BRIEF 1 =>
In the entries below, select every line that contains the string "Connection", matching case exactly, and copy each of those lines.

EXCERPT =>
CALIBRATED CONFIDENCE: A Chat With "The Man": An Interview With Nanex Founder Eric Hunsader

In this interview for the HFT Review, Mike O’Hara talks to Eric Scott Hunsader, Founder of Nanex LLC, the US data feed company, about the explosion of data in the US financial markets, conflicting reports around the causes of last year’s “Flash Crash”, some problems with current academic research into HFT and how to improve the signal-to-noise ratio in today’s electronic markets.

HFTR: Eric, Nanex has become known in the last eighteen months or so for its extensive research into US market events and phenomena. But can you give us a quick overview of what is Nanex’s core business?

EH: We’re a feed aggregator. We take in the feeds from all the US equities, options & futures exchanges, we normalise that data, add a very accurate timestamp on it, compress it about 20-1, which is really what gives us our niche, then we send real-time, delayed and historic data out to subscribers.

HFTR: Who typically are your customers? Retail investors? Institutions? Prop traders? Hedge funds?

EH: We have a little of each, and the reason for that is that we’ve never really gone out and marketed or advertised, we kept things quiet for a while. I’ve been doing this since the mid-eighties when I was collecting S&P 500 futures data on floppy disks and selling it on a BBS. In the mid-nineties, I developed a real-time streaming charting service and partnered with with Quote.com. There, we went from zero to about 10,000 paying subscriptions in about fourteen months and it was one of those overwhelming growth stories where it was impossible to do anything further with the software because of the huge influx. So I wanted to grow this one quietly. People started trickling in through word of mouth, from all areas of trading, because we didn’t specifically target any one group. We supply data for Ameritrade, we’ve got companies like Peak Six who use us as a backup or a secondary feed, we’ve got prop shops, exchanges (the NYSE is reselling our OPRA options data for example), and we have retail guys who trade out of their houses.

WORKING DATA =>

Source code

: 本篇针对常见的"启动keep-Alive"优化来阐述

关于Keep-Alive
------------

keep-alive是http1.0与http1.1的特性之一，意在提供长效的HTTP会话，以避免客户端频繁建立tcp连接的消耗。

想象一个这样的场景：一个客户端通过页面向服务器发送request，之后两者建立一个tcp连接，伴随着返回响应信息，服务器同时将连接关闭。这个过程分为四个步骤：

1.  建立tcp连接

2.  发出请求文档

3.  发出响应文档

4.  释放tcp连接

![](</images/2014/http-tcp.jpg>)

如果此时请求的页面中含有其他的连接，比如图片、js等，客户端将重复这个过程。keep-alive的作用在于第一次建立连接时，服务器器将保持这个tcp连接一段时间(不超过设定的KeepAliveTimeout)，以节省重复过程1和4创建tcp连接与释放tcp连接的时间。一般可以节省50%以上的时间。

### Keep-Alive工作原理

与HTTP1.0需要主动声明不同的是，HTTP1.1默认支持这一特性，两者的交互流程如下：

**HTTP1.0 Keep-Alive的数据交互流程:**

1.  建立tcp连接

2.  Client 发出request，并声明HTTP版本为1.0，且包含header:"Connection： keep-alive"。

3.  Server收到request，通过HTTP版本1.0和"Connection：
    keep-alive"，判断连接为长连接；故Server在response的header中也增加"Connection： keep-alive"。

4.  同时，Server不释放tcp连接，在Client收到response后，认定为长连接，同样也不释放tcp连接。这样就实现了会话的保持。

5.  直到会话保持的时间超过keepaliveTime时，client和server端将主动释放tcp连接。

BRIEF 2 =>
Reproduce verbatim the passage of the Nanex interview above that begins at the words "In this interview" and ends after the words "out to subscribers.".

RESULT 1 =>
2.  Client 发出request，并声明HTTP版本为1.0，且包含header:"Connection： keep-alive"。
3.  Server收到request，通过HTTP版本1.0和"Connection：
    keep-alive"，判断连接为长连接；故Server在response的header中也增加"Connection： keep-alive"。

RESULT 2 =>
In this interview for the HFT Review, Mike O’Hara talks to Eric Scott Hunsader, Founder of Nanex LLC, the US data feed company, about the explosion of data in the US financial markets, conflicting reports around the causes of last year’s “Flash Crash”, some problems with current academic research into HFT and how to improve the signal-to-noise ratio in today’s electronic markets.

HFTR: Eric, Nanex has become known in the last eighteen months or so for its extensive research into US market events and phenomena. But can you give us a quick overview of what is Nanex’s core business?

EH: We’re a feed aggregator. We take in the feeds from all the US equities, options & futures exchanges, we normalise that data, add a very accurate timestamp on it, compress it about 20-1, which is really what gives us our niche, then we send real-time, delayed and historic data out to subscribers.